Instructions for the task >>
Arrange every line of text in the listing below as a JSON list of strings, one string per line, skipping blank lines. Leave the pictures out of the answer.

(Dataset entries)

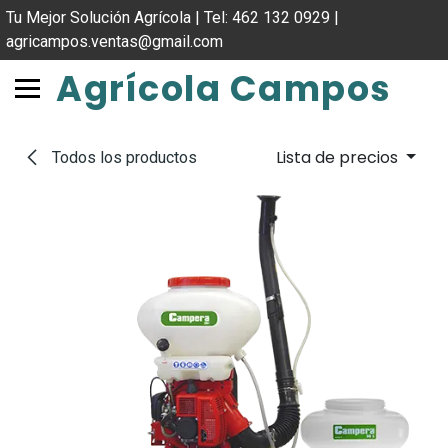
IR AL CONTENIDO
Tu Mejor Solución Agrícola | Tel: 462 132 0929 |
agricampos.ventas@gmail.com
Agrícola Campos
Lista de precios
Todos los productos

Solution to this problem >>
[
  "IR AL CONTENIDO",
  "Tu Mejor Solución Agrícola | Tel: 462 132 0929 |",
  "agricampos.ventas@gmail.com",
  "Agrícola Campos",
  "Lista de precios",
  "Todos los productos"
]